• Work to complete
Please edit the listing starting at the line containing "Contacte-nos" and ending at the line containing "(17267 - 5020)" by replacing "imóvel" with "casa" and leaving everything else unchanged. Return only those lines, without the pictures.

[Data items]

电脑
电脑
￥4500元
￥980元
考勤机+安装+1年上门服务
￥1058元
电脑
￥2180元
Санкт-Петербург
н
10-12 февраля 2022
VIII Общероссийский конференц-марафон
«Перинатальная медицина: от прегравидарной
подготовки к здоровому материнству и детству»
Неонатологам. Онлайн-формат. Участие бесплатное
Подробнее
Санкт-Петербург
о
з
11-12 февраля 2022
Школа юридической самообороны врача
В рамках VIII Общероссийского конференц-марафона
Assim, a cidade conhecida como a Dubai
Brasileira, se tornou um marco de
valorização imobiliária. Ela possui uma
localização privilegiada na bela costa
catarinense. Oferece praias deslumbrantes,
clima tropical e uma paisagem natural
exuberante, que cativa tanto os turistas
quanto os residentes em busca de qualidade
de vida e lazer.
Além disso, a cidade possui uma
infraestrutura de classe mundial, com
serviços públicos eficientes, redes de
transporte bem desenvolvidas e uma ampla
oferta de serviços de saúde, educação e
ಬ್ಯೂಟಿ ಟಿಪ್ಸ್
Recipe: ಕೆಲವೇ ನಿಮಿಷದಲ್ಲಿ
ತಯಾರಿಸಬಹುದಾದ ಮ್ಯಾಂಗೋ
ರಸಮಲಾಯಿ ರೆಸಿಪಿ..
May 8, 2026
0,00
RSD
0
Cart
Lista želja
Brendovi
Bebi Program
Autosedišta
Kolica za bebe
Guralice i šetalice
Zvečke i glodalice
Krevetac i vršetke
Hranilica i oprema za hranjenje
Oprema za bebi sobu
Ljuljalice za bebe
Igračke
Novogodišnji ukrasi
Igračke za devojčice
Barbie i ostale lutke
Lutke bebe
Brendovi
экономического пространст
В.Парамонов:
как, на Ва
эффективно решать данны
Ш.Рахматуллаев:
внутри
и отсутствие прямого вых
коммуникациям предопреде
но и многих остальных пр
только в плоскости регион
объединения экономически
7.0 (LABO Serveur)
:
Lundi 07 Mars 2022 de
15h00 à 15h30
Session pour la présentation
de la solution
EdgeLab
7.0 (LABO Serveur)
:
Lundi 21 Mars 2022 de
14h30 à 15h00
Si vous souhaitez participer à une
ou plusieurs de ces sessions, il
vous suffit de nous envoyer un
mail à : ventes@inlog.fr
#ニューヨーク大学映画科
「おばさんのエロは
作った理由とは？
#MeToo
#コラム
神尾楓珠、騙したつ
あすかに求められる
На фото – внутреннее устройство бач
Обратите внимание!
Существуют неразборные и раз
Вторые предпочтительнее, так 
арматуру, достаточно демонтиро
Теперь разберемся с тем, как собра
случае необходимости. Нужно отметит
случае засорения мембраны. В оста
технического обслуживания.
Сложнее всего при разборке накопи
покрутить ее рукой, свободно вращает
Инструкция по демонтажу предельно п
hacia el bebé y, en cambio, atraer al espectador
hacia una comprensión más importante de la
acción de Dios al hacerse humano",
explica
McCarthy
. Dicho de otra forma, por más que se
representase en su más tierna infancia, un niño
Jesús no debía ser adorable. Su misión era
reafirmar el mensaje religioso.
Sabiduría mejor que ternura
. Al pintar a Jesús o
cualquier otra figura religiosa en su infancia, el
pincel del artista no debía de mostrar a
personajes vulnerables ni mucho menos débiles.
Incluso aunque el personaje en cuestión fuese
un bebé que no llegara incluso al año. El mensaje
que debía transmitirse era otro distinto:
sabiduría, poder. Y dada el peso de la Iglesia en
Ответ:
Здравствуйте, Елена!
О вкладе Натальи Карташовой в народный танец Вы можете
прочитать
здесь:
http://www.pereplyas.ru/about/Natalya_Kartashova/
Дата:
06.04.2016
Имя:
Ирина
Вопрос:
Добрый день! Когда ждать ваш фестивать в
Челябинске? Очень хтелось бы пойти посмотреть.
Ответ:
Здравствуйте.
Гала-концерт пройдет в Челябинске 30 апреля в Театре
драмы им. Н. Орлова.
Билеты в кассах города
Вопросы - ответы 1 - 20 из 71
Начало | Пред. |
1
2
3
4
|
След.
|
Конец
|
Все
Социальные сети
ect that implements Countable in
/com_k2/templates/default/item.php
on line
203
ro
---
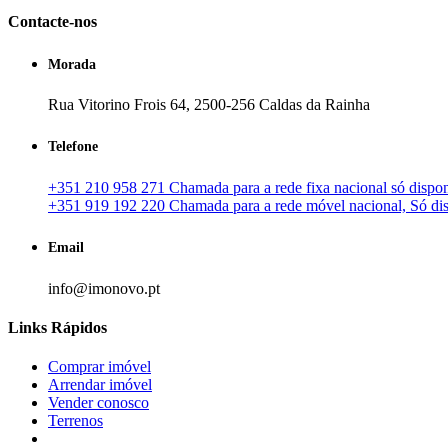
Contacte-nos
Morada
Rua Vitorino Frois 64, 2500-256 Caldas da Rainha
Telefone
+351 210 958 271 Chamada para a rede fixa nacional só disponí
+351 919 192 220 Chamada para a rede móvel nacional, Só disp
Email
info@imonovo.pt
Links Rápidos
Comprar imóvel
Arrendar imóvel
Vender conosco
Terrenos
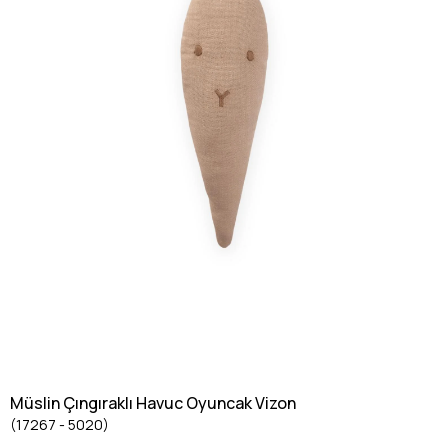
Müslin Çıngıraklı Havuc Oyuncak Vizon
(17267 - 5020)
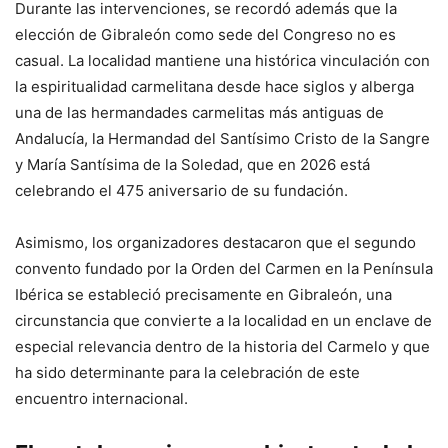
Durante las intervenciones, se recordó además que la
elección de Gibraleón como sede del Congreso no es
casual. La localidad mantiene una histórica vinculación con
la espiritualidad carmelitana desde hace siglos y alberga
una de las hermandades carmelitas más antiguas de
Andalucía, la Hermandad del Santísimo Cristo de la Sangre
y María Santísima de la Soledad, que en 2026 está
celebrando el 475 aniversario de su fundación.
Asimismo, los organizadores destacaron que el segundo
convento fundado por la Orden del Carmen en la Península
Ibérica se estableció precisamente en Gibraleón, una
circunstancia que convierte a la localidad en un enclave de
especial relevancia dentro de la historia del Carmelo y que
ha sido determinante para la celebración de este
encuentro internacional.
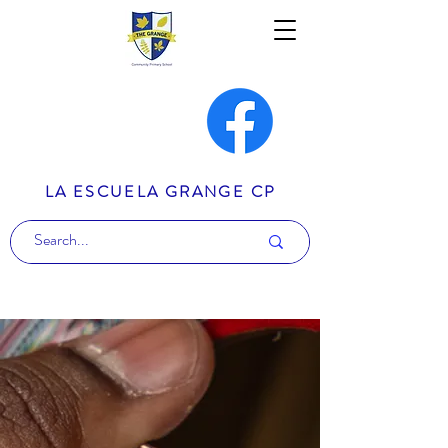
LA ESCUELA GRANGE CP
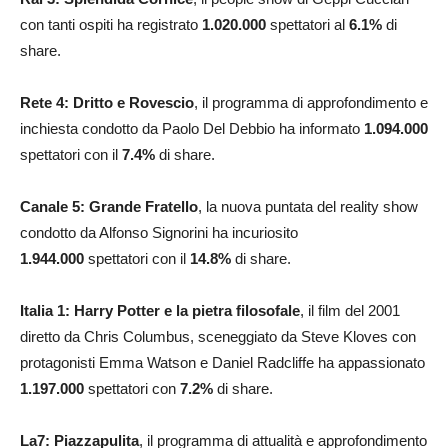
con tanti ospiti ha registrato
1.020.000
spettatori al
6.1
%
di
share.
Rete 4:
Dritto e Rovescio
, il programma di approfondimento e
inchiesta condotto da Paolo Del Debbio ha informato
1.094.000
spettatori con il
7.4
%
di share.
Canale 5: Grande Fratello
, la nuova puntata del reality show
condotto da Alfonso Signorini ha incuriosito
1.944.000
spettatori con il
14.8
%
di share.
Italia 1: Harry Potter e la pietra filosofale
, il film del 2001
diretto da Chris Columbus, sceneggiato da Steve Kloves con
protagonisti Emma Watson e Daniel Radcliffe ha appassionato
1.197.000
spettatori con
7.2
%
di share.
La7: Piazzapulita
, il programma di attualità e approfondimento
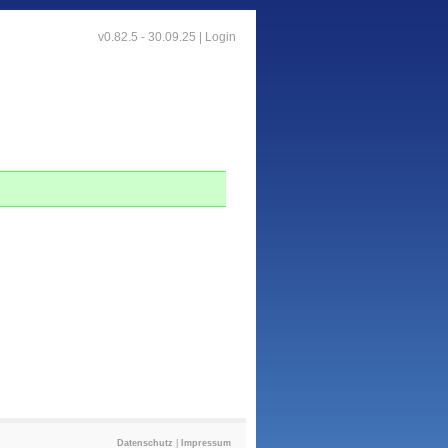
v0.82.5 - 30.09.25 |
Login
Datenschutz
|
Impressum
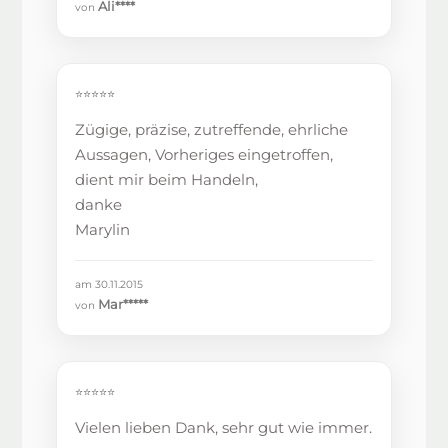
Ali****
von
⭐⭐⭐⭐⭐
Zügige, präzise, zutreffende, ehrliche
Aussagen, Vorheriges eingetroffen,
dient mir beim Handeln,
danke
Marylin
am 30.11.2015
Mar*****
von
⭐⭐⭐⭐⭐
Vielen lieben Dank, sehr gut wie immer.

• Result for this exercise
Contacte-nos
Morada
Rua Vitorino Frois 64, 2500-256 Caldas da Rainha
Telefone
+351 210 958 271 Chamada para a rede fixa nacional só disponí
+351 919 192 220 Chamada para a rede móvel nacional, Só disp
Email
info@imonovo.pt
Links Rápidos
Comprar casa
Arrendar casa
Vender conosco
Terrenos
Müslin Çıngıraklı Havuc Oyuncak Vizon
(17267 - 5020)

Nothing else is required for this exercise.